Конечно, в XX в. жизнь народов Сибири существен­но изменилась. Люди стали образованными, специа­листы разных профессий и разных национальностей работают теперь рука об руку и в промышленности, и в научных лабораториях, и в области культуры. Есть свои театры, музеи, газеты, телевидение и радио, своя современная литература.

5. ЭТНИЧЕСКИЕ ПРОЦЕССЫ В СИБИРИ В НАШИ ДНИ

Современное развитие народов России, расселив­шихся к востоку от Уральского хребта, вступило в новый и отнюдь не простой период. Если раньше мно­гим казалось, что решение всех проблем сибирских народов возможно на пути простого приобщения их к европейской культуре, гигиене и современному обра­зованию, то в настоящее время выяснилось, что этого определенно недостаточно. Воспитание детей в школах-интернатах отлучало их от привычной в прошлом ра­боты оленеводов, рыболовов, охотников и т. п., лишало прежних трудовых навыков. А их новые знания и про­фессии оказывались излишними в местных условиях обитания и хозяйствования.

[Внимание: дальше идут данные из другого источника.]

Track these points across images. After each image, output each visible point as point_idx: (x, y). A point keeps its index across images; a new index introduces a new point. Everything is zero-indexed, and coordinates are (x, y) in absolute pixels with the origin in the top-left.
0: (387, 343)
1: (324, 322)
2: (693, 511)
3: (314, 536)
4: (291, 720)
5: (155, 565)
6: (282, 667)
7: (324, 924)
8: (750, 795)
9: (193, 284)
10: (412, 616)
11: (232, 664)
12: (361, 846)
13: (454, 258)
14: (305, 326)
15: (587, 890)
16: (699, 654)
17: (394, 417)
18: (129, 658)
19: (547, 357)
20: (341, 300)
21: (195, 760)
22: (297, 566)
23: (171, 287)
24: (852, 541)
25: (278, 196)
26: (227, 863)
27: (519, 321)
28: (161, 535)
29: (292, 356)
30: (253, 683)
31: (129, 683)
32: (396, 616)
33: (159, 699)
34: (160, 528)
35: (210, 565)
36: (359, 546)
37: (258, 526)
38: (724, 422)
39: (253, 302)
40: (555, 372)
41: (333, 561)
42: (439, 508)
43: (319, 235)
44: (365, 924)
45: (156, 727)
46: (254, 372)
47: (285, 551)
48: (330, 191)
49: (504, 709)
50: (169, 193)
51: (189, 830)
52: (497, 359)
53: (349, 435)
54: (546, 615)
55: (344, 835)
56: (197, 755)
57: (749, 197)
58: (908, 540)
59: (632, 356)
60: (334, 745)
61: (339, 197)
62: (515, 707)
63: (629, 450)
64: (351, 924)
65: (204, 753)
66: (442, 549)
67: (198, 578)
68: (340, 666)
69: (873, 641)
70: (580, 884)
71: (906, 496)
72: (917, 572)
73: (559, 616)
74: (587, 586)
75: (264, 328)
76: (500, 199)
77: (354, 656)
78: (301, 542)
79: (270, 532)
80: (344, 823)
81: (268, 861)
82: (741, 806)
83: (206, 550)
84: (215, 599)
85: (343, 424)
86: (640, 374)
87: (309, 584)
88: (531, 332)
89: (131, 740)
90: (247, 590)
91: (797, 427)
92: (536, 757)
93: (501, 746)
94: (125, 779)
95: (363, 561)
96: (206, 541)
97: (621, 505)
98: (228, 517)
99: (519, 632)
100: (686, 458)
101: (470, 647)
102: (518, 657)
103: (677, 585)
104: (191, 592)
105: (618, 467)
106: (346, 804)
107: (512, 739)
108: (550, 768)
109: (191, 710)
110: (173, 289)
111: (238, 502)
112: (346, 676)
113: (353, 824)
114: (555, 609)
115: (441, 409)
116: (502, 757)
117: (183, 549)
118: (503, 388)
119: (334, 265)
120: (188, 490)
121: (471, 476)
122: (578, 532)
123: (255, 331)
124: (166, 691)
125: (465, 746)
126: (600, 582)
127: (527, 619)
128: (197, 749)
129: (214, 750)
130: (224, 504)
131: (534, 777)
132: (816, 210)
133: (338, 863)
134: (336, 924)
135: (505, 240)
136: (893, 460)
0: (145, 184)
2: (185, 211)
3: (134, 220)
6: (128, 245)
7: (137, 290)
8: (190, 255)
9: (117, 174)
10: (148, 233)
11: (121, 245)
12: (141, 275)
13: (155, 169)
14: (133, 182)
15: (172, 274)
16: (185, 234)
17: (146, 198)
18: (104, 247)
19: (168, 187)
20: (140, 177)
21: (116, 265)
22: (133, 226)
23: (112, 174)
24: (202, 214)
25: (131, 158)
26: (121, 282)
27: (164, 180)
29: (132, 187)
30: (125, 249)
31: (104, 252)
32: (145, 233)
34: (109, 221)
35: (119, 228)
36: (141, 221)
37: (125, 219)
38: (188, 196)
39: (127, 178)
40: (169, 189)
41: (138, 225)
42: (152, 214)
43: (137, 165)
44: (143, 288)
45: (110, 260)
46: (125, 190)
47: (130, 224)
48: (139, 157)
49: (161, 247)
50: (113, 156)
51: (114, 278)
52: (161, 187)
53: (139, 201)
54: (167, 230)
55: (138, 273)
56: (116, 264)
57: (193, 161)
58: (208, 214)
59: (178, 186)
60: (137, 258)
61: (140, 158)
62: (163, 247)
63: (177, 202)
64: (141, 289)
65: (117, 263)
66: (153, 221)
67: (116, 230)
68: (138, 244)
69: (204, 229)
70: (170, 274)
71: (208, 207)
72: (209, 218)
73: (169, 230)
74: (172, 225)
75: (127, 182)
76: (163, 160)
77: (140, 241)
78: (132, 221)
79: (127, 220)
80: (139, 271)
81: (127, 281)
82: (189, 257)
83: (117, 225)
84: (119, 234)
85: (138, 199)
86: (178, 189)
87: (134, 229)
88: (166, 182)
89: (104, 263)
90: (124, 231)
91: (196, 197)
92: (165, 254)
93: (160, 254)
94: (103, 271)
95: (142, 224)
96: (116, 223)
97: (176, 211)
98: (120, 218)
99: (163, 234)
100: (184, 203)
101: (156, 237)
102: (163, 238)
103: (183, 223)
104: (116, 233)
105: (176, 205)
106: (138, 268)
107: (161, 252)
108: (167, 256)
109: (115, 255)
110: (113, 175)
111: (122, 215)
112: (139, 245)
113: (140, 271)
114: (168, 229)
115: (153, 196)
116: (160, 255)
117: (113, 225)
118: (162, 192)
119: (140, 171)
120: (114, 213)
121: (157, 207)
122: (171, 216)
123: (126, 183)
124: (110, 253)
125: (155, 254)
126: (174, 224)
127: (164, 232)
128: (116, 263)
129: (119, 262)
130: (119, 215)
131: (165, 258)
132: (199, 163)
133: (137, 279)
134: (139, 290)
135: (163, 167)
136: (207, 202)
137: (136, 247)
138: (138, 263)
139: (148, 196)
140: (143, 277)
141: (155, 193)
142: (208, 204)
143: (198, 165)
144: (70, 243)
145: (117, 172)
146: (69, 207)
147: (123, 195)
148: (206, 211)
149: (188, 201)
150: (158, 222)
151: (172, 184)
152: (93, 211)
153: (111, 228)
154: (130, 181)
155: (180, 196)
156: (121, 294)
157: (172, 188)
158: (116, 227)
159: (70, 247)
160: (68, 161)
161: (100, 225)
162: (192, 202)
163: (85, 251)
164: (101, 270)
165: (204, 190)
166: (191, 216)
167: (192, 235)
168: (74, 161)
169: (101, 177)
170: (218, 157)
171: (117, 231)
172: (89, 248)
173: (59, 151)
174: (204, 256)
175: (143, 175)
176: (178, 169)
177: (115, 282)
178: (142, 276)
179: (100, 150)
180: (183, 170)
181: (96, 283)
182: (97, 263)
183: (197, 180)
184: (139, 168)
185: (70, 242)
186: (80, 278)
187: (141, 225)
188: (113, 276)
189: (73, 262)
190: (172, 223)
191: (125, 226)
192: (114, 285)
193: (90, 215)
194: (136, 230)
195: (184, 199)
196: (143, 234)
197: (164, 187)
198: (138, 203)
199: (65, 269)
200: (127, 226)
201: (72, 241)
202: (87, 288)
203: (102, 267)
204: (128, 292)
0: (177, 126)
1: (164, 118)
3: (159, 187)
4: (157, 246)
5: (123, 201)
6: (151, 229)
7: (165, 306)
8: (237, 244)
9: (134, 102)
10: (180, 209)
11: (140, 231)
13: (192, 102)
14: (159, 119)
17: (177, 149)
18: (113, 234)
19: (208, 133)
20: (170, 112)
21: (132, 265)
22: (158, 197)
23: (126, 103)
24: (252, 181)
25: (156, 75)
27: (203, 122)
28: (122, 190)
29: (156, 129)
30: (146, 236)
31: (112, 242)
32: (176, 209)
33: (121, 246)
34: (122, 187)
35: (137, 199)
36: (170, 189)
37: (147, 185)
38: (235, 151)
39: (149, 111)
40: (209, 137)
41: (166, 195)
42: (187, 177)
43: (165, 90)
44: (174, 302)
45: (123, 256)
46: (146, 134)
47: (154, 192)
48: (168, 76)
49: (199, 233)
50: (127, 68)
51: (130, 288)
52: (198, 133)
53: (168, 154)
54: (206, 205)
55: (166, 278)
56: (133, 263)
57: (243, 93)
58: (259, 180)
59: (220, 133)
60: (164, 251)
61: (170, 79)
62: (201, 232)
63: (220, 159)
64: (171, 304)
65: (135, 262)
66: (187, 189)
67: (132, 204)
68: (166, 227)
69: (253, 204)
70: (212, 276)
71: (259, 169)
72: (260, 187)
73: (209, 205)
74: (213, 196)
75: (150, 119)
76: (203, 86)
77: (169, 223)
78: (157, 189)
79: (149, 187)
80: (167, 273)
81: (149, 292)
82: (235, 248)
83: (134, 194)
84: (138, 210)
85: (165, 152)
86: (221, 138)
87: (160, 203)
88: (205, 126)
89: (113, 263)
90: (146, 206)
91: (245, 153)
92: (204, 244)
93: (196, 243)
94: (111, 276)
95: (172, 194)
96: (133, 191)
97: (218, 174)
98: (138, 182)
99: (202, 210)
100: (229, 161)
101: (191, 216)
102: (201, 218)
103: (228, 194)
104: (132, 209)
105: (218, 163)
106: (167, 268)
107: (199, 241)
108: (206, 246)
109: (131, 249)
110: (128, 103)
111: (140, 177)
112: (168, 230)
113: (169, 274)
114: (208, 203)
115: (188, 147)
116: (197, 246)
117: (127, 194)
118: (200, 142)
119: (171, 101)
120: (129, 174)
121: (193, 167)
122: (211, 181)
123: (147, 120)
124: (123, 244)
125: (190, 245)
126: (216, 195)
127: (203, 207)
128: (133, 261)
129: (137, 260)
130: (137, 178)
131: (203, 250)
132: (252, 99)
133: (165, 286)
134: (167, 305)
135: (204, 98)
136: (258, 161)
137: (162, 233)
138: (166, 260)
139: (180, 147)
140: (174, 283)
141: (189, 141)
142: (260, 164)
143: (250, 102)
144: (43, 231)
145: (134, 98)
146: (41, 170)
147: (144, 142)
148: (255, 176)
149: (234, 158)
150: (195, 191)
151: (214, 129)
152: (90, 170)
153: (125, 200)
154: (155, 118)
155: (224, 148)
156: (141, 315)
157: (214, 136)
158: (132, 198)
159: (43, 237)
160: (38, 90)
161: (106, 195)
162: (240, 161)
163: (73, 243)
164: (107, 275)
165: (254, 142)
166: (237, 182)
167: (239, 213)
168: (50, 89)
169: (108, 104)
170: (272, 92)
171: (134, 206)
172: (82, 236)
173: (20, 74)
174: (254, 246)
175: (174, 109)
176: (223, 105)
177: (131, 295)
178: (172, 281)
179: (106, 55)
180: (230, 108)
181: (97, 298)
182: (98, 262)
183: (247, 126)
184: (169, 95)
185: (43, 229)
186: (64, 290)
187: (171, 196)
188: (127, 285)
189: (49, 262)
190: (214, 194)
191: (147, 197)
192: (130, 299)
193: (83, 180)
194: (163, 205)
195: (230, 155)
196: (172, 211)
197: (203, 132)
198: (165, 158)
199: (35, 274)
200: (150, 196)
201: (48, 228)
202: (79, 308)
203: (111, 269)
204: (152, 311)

Это, однако, не единственная трудность, какую предстоит преодолеть. Среда обитания малочисленных народов Севера и Сибири — тундровые и таежные пространства — очень уязвима по отношению к совре­менной хозяйственной деятельности (промышленность, добыча минерального сырья и др.) и терпит все больший урон (разрушение оленьих пастбищ в тундре, лесных угодий охотников ит. и.) от добычи нефти, газа и других полезных ископаемых крупными государ­ственными и частными компаниями. Материальные компенсации, выплачиваемые за эксплуатацию терри­торий, не восполняют ущерба, который испытывают ханты, манси, ненцы, нганасаны и другие этносы от разрушения среды их обитания.

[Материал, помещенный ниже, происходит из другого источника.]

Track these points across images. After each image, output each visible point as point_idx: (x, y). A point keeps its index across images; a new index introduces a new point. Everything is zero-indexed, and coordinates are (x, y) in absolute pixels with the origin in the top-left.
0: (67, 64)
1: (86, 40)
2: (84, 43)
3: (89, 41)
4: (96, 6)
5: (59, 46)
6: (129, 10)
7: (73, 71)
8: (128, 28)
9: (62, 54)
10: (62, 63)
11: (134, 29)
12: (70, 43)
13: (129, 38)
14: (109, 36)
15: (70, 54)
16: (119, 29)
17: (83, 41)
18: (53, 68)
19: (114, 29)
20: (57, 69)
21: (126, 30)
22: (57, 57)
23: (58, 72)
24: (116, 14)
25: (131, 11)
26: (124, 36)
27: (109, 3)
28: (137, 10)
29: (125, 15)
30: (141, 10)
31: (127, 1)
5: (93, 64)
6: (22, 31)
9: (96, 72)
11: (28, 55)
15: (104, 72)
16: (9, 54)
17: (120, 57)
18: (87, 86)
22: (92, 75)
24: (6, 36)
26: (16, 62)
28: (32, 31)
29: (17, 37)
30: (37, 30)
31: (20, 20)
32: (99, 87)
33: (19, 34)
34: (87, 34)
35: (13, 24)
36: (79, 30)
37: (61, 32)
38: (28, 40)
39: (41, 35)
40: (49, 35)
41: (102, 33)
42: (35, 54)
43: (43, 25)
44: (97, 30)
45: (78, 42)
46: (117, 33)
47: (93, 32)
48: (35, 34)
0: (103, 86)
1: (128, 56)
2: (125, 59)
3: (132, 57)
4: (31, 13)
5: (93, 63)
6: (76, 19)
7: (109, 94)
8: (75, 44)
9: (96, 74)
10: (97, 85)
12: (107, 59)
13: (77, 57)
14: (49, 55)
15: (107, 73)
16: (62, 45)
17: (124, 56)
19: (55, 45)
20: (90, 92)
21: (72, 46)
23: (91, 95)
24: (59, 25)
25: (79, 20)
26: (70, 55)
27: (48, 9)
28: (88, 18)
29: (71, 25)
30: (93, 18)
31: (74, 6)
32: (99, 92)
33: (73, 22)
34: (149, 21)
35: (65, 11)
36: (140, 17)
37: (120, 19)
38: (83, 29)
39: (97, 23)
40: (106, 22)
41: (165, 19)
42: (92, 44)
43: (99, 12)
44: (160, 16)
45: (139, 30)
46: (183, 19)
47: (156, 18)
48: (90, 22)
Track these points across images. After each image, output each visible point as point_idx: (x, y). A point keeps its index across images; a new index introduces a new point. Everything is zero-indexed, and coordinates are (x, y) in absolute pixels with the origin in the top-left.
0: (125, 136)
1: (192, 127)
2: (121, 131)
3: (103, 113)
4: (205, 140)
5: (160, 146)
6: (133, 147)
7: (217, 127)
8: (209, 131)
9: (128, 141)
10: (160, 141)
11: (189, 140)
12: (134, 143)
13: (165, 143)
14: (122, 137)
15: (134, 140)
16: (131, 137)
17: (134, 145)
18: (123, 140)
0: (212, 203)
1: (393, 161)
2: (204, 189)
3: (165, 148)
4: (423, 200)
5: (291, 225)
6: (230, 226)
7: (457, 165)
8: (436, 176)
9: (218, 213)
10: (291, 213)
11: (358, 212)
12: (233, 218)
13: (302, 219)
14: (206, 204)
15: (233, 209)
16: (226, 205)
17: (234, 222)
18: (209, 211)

Эти и подобные им трудности служат поводом для усиления национальных претензий и требований. Од­ним из них становится требование защиты этнических языков, чего стремятся достичь принятием законов о придании местным национальным языкам статуса го­сударственных. Из числа языков сибирских народов местными органами законодательной власти таковы­ми признаны (наряду с русским) алтайский, бурятский, тувинский, хакасский и якутский языки. Около двад­цати языков малочисленных народов находятся в со­стоянии ассимиляции и нуждаются в поддержке раз­личными гуманитарными средствами.

Малочисленные народы дали миру талантливых писателей: Ю. Рытхэу (чукча), Ю. Шесталов (манси), С. Курилов (юкагир), собирателей фольклора — А. Платонов (эвенк) и т. д.

В 1999 г. парламент России принял закон «О га­рантиях прав коренных малочисленных народов Рос­сийской Федерации», затем важные законы «Об оле­неводстве» и «О территориях традиционного природо­пользования», которые призваны значительно улучшить правовую ситуацию вокруг тех представите­лей народов Севера, которые по-прежнему стремятся вести традиционный образ жизни, заниматься тради­ционными видами хозяйства. Тем не менее ясно, что законодательная основа должна подкрепляться усили­ями со стороны государственных органов и обществен­ных сил.